Задача 1:
Ответьте на вопросы по тексту об американском восприятии русских революций.
(а) Кого из американцев Октябрьская революция обратила в коммунизм?
(б) Чьи схемы приведены в качестве примера представлений, вошедших в американскую русистику?
(в) Как называется экспертно-академическое направление, возникшее в США после распада СССР?
Задача 2:
Напишите продолжение текста об американском восприятии русских революций, начав сразу после его последнего предложения.

Она тонула в омуте революции, большевизма и анархии, взирая с последней надеждой на американскую «руку помощи».
Параллельно благодаря усилиям тех американских левых, которые примут большевистскую революцию, возникнет ее романтизированный образ. Например, Октябрьская революция обратила в коммунизм Джона Рида, одного из немногих американцев, кто верил в то, что за ее победой в России последует такая же победа в Азии и в самой Америке. А вот его друга Альфреда Риса Вильямса эта революция превратила не в коммуниста, а в приверженца социальной справедливости и в того, кого на Западе называли «попутчиками» Советской России.
Американская феноменология русской революции
Восприятие русских революций 1905–1907 и 1917 годов в американском обществе способствовало формированию устойчивых представлений о перспективах модернизации России в целом. Позже они интегрировались в американскую русистику (достаточно вспомнить либерально-универсалистскую схему Мартина Малиа и консервативно-пессимистическую Ричарда Пайпса).
После распада СССР Россия вновь становится объектом реформаторских усилий США, а американцы в очередной раз преподают русским уроки капитализма и демократии. В 1991 году Борис Ельцин получает такой кредит доверия, какой не получил в 1917 году Милюков, а в США возникает особое экспертно-академическое направление — «транзитология», — ориентированное на прояснение механизмов перехода России от авторитаризма к политической и экономической свободе. Очарование очередной русской революцией 1990-х годов не только заканчивается очередным разочарованием в США, но и создает прочную основу для антиамериканизма в путинской России, поскольку используется властью для конструирования образа врага и национальной консолидации общества.

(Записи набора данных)
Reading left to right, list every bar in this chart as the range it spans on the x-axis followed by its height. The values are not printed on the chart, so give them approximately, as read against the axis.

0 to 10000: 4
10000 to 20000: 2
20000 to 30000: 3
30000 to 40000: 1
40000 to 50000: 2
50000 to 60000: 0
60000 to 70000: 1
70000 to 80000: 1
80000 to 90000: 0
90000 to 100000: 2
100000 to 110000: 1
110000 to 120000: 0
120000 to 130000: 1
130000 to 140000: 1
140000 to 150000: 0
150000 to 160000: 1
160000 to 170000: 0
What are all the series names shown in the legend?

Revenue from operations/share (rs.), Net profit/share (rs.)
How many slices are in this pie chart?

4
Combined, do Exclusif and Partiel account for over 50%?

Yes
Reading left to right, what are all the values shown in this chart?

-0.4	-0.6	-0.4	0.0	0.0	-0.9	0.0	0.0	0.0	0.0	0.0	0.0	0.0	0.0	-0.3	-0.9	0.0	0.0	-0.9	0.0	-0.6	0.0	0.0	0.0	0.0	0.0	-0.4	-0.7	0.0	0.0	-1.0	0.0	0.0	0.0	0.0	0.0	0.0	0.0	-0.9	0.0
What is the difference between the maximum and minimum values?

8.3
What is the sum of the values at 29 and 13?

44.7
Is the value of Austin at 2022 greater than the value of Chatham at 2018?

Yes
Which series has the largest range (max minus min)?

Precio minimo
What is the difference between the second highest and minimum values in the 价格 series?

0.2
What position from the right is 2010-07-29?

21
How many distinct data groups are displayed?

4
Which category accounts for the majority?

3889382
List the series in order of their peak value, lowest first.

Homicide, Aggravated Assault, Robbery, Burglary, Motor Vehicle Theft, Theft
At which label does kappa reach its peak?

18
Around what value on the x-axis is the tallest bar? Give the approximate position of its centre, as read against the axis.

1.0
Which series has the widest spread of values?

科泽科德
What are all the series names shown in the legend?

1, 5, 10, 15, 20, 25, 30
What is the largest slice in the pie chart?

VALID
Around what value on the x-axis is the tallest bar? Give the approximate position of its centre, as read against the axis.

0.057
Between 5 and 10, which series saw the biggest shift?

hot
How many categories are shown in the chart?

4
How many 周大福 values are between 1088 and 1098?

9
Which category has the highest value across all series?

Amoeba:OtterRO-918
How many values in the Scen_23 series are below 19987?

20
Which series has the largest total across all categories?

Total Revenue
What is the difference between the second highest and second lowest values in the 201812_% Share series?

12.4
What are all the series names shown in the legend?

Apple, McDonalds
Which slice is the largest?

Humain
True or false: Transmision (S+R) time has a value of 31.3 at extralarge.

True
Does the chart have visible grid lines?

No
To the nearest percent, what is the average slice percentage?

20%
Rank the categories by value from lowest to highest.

Ожидаемый ответ 1:
(а) Октябрьская революция обратила в коммунизм Джона Рида.
(б) Приведены либерально-универсалистская схема Мартина Малиа и консервативно-пессимистическая схема Ричарда Пайпса.
(в) Это направление называется «транзитология».

Ожидаемый ответ 2:
С одной стороны, в США, как и в прошлом, возникает ощущение дискомфорта по поводу невозможности критиковать другие страны, в то время когда само американское общество может стать объектом острой критики и нуждается в серьезном обновлении. С другой стороны, никуда не исчезает возникшая еще на рубеже XIX–XX веков вера в то, что борьба за свободу далеко за пределами США есть важный элемент поддержания демократии в собственном доме и механизм преодоления кризиса национальной идентичности.
Устойчивая американская схема восприятия русской революции, вне сомнения, обусловлена ее логикой и динамикой, коренящейся в специфике эволюции России, поскольку ни один миф не может поддерживаться без опоры на реальность. Но неизменный репертуар центральных образов обусловлен не российским, а американским контекстом (социокультурным и политическим), хотя полная палитра представлений, безусловно, была и остается более многоцветной. Это видение русского «другого» сквозь призму американского «своего» объясняет повторяющиеся колебания от эйфории либерального универсализма в период вдохновения русской революцией к мифу об «извечной Руси» и революции по-русски — в период разочарования в ее результатах. Вот почему «путешествие» американцев в русскую революцию — это не только, а может быть, и не столько рассказ о ней самой как о феномене, сколько свидетельство того, что можно с полным основанием назвать американской феноменологией русской революции.